● EXERCISE: Give the stretch of the rows from the line containing "collection date: 1951-04-09/1951-04-12" through the line containing "collection date as typed: 08 Dec 1935" as a numbered list, leaving out blank lines.

Stored data:
— Start —
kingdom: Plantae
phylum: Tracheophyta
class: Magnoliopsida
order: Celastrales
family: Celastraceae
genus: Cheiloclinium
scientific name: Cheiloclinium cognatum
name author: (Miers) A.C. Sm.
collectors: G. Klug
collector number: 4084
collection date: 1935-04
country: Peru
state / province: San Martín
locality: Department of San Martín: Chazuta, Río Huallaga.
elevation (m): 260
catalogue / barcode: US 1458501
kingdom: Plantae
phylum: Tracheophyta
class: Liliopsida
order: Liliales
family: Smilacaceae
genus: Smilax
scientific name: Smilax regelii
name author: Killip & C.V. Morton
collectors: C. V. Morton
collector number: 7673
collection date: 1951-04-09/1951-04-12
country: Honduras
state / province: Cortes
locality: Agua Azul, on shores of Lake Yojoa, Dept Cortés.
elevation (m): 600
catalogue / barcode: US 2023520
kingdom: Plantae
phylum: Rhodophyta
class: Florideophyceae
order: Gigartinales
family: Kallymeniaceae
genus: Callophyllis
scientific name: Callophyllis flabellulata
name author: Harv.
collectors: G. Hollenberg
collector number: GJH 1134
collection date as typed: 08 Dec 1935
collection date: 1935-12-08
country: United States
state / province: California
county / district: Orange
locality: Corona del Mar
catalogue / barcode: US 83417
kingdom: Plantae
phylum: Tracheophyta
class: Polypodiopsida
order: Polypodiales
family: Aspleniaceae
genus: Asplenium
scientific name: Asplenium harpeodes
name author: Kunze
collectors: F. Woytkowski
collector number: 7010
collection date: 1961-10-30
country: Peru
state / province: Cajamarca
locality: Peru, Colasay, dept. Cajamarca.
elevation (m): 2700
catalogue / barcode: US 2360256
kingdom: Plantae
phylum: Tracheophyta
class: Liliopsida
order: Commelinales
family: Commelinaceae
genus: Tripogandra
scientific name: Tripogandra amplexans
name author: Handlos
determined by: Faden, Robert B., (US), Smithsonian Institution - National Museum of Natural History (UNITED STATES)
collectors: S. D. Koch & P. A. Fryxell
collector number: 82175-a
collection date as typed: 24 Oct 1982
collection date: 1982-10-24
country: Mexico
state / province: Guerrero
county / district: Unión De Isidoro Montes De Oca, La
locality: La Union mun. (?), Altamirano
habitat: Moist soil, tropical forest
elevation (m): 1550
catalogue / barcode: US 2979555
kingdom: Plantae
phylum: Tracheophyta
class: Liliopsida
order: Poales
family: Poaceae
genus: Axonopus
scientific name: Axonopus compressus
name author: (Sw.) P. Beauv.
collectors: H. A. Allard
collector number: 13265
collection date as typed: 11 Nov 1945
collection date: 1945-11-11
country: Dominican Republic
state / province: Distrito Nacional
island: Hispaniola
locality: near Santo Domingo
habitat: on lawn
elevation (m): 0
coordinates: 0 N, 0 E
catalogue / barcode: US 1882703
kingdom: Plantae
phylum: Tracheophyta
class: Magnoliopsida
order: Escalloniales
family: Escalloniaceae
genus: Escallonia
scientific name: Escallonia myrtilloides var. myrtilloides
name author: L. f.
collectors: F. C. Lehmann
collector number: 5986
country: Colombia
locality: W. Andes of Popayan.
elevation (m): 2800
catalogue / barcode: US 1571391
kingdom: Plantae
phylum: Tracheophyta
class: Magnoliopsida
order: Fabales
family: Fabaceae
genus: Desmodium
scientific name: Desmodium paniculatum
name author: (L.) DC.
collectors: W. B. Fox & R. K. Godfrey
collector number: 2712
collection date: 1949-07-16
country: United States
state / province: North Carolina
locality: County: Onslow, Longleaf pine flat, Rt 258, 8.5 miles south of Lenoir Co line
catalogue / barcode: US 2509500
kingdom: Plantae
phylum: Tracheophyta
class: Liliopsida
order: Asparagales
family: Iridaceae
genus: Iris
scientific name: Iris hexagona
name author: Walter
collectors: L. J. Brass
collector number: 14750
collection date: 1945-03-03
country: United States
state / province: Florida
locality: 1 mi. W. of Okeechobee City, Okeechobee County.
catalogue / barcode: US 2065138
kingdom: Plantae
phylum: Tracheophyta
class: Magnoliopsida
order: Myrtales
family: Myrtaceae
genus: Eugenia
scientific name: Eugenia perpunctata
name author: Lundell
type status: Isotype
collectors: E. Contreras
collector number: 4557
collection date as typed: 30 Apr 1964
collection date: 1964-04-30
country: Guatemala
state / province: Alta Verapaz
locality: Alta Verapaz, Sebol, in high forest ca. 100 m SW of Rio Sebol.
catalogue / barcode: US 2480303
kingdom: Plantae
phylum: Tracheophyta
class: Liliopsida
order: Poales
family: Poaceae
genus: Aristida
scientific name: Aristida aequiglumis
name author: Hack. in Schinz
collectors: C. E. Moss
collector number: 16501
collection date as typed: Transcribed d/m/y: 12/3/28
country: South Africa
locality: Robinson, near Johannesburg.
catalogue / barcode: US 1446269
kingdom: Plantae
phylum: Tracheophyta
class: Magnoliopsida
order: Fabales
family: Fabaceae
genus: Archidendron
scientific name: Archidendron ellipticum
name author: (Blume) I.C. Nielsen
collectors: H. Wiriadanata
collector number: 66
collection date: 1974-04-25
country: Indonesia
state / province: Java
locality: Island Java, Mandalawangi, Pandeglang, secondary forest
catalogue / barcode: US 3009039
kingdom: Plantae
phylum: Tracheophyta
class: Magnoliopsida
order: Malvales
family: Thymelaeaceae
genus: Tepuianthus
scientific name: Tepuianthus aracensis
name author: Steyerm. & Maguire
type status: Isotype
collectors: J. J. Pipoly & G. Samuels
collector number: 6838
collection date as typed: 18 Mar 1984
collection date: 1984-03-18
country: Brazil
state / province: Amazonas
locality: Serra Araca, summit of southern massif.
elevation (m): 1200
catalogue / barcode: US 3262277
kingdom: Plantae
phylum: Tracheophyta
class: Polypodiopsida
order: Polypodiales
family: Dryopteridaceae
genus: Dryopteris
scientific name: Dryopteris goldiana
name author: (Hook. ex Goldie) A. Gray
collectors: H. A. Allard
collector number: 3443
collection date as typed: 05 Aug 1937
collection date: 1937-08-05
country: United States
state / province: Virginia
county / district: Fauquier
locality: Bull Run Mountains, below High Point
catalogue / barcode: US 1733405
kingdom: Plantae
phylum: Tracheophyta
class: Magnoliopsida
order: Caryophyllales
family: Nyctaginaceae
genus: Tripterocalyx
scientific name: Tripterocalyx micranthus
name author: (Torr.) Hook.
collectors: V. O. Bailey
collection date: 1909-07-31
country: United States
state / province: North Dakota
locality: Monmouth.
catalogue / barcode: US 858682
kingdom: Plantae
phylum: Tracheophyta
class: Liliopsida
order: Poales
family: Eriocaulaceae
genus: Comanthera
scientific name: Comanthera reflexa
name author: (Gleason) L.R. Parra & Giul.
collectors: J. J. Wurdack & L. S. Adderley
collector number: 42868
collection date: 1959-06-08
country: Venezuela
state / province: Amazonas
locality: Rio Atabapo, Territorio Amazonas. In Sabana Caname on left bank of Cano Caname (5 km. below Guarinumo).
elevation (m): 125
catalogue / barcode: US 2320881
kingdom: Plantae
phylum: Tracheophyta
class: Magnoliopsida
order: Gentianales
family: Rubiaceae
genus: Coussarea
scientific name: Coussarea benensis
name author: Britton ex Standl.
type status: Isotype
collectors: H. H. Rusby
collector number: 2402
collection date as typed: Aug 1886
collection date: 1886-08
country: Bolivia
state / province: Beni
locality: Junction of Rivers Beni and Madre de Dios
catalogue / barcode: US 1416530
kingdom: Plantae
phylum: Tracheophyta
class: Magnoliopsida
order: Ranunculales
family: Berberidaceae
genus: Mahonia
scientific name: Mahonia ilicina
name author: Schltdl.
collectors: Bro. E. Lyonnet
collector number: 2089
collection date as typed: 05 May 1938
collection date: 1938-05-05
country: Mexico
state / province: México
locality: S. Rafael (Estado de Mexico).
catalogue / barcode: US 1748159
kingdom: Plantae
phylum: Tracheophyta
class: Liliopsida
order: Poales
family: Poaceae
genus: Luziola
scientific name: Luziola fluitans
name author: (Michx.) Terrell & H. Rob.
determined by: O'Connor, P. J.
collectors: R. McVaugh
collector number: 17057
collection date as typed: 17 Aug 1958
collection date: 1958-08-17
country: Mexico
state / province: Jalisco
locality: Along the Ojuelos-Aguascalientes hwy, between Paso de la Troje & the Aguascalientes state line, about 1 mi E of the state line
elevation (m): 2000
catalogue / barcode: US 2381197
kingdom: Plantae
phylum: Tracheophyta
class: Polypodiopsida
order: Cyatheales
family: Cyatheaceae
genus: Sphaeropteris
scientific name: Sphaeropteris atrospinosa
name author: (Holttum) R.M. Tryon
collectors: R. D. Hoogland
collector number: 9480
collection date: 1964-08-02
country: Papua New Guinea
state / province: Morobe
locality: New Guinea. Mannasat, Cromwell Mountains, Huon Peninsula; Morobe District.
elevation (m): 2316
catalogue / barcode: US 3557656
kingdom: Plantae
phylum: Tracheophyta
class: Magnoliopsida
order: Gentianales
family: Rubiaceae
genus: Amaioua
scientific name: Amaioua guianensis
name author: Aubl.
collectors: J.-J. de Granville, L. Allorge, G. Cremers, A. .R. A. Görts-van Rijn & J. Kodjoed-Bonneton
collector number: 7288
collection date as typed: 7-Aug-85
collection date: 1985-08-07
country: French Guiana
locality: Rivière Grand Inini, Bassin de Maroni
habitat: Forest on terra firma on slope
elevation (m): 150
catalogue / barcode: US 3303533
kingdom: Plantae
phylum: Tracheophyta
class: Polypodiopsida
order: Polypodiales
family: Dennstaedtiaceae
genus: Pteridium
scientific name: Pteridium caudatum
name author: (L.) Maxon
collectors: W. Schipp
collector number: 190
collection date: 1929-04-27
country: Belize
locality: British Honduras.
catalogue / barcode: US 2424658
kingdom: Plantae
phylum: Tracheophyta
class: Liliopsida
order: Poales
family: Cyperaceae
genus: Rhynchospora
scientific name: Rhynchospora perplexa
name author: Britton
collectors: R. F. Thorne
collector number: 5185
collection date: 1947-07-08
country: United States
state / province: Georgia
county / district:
— End —
● EXERCISE ANSWER:
1. collection date: 1951-04-09/1951-04-12
2. country: Honduras
3. state / province: Cortes
4. locality: Agua Azul, on shores of Lake Yojoa, Dept Cortés.
5. elevation (m): 600
6. catalogue / barcode: US 2023520
7. kingdom: Plantae
8. phylum: Rhodophyta
9. class: Florideophyceae
10. order: Gigartinales
11. family: Kallymeniaceae
12. genus: Callophyllis
13. scientific name: Callophyllis flabellulata
14. name author: Harv.
15. collectors: G. Hollenberg
16. collector number: GJH 1134
17. collection date as typed: 08 Dec 1935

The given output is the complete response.